Wednesday, 11 February 2009

Poor correlations, or why it's not the fault of Aussie cricketers

Not too long ago we published an article showing what looked to be a stark correlation between the price of oil and the fortunes of the Australian cricket team.

As the oil price and the Australian cricket team have both declined in recent times, it's time we updated that chart.

And unfortunately, as you can see from the graph below, we can't blame the cricketers for the price of oil (or the economic recession as seen in the Moir cartoon to the right).

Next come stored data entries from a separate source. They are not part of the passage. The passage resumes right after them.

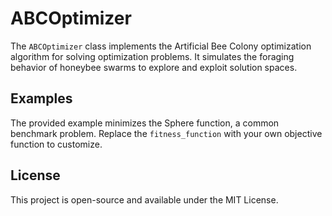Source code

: # ABCOptimizer
The `ABCOptimizer` class implements the Artificial Bee Colony  optimization algorithm for solving optimization problems. It simulates the foraging behavior of honeybee swarms to explore and exploit solution spaces.

## Examples
The provided example minimizes the Sphere function, a common benchmark problem. Replace the `fitness_function` with your own objective function to customize.

## License
This project is open-source and available under the MIT License.
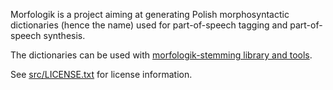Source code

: Morfologik is a project aiming at generating Polish morphosyntactic dictionaries (hence the name) used for part-of-speech tagging and
part-of-speech synthesis.

The dictionaries can be used with [morfologik-stemming library and tools](https://github.com/morfologik/morfologik-stemming). 

See [src/LICENSE.txt](src/LICENSE.txt) for license information.
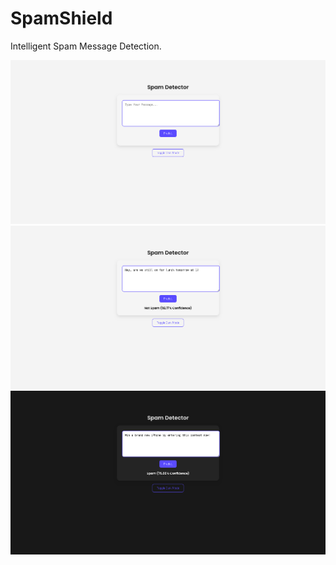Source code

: # SpamShield
Intelligent Spam Message Detection.

![Screenshot_1](https://github.com/Ha04Bh0530/SpamShield/blob/main/Assets/Screenshot-1.png?raw=true)
![Screenshot_2](https://github.com/Ha04Bh0530/SpamShield/blob/main/Assets/Screenshot-2.png?raw=true)
![Screenshot_3](https://github.com/Ha04Bh0530/SpamShield/blob/main/Assets/Screenshot-3.png?raw=true)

Correlations between data sets can occur for 3 reasons:
1. There is a direct cause and effect relationship between the two sets - for example, if its rains a lot in one week, then umbrella sales go up - the level of rainfall has caused an increase in umbrella sales;
2. There is an underlying reason for the two data sets to move together, as opposed to one causing the other - for example, the heavy rain has also caused more road accidents - umbrella sales and road accidents may look correlated, but one is not causing the other. In some cases you would need to look through a few degrees to find the underlying cause;
3. There is no cause and effect and no underlying reason for the correlation - it's simply a coincidence or the work of a devious statistician, as we have here. Scales and time periods are also often changed to make it look like there is a correlation.
If we take the original oil and cricket data, put them on the same x- and y-scales as before, then you can easily see that whilst they are both now trending down, the correlation is no longer strong. The original correlation depended on quite a bit of manipulation of the x- and y- scales, which now means the data sets do not line up. And as the cricket team success is measured as an average win percentage over the last 40 games, it can not drop as suddenly as the oil price. Still, it's fun to speculate and play with the data.